_TAREA 1_. Devuelve, copiado sin ningún cambio, todo el pasaje del fragmento sobre las vocaciones que va desde "Una comunidad sin" hasta "por las vocaciones.".
_TAREA 2_. En el fragmento sobre las vocaciones, ¿con qué se compara una comunidad sin vocaciones?

_FRAGMENTO DEL TEXTO_.
● ● ● ●

Una comunidad sin vocaciones es como una familia sin hijos. En ese caso ¿no es de temer que nuestra comunidad tenga poco amor hacia el Señor y hacia su Iglesia?

¡Sed una comunidad orante! Es necesario convencerse de que las vocaciones son el don inestimable de Dios a una comunidad en oración. El Señor Jesús nos ha dado ejemplo cuando llamó a los Apóstoles (cf. Lc 6, 12) y ha mandado expresamente rogar “al Dueño de la mies que envíe obreros a su mies” (Mt 9, 38; Lc 10, 2).

Para esta intención debemos orar todos, debemos orar siempre y debemos unir a la oración la colaboración activa. La Eucaristía, fuente, centro y culmen de la vida cristiana, sea el centro vital de la comunidad que ruega por las vocaciones.

Los enfermos y todos los que sufren en el cuerpo y en el espíritu sepan que su oración, unida a la cruz de Cristo, es la fuerza más poderosa de apostolado vocacional.

¡Sed una comunidad que llama! Frecuentemente y en todo el mundo los jóvenes me hacen preguntas sobre la vocación, sobre el sacerdocio y sobre la vida consagrada. Es un indicio del gran interés por el problema, pero indica también la necesidad de evangelización y de catequesis específica. Que nadie por culpa nuestra ignore lo que debe saber para realizar el plan de Dios.

● ● ● ●

_INFORMACIÓN PROPORCIONADA_.
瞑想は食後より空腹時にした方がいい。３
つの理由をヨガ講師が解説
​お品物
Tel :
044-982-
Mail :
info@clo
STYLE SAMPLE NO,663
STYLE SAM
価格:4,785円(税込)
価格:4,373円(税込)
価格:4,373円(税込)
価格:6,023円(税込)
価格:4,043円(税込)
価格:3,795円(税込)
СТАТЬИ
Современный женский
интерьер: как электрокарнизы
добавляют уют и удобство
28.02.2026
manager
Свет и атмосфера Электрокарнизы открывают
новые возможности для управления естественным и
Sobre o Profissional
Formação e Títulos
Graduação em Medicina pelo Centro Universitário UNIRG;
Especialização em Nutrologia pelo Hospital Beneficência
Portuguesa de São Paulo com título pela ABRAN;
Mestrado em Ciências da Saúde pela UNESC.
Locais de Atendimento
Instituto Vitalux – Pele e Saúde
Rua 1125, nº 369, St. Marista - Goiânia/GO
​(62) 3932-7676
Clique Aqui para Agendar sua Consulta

● ● ● ●

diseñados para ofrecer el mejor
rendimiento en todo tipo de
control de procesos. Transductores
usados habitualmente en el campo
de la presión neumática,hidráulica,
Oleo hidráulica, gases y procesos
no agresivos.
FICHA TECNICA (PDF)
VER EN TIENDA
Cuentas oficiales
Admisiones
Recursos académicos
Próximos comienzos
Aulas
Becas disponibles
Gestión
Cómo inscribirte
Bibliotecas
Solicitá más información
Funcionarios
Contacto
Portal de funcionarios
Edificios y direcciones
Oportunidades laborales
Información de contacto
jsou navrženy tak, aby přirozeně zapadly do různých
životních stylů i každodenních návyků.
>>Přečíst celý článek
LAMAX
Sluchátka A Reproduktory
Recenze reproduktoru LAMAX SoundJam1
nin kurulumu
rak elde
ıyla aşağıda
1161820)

● ● ● ●

_SOLUCIÓN 1_.
Una comunidad sin vocaciones es como una familia sin hijos. En ese caso ¿no es de temer que nuestra comunidad tenga poco amor hacia el Señor y hacia su Iglesia?

¡Sed una comunidad orante! Es necesario convencerse de que las vocaciones son el don inestimable de Dios a una comunidad en oración. El Señor Jesús nos ha dado ejemplo cuando llamó a los Apóstoles (cf. Lc 6, 12) y ha mandado expresamente rogar “al Dueño de la mies que envíe obreros a su mies” (Mt 9, 38; Lc 10, 2).

Para esta intención debemos orar todos, debemos orar siempre y debemos unir a la oración la colaboración activa. La Eucaristía, fuente, centro y culmen de la vida cristiana, sea el centro vital de la comunidad que ruega por las vocaciones.

_SOLUCIÓN 2_. Con una familia sin hijos.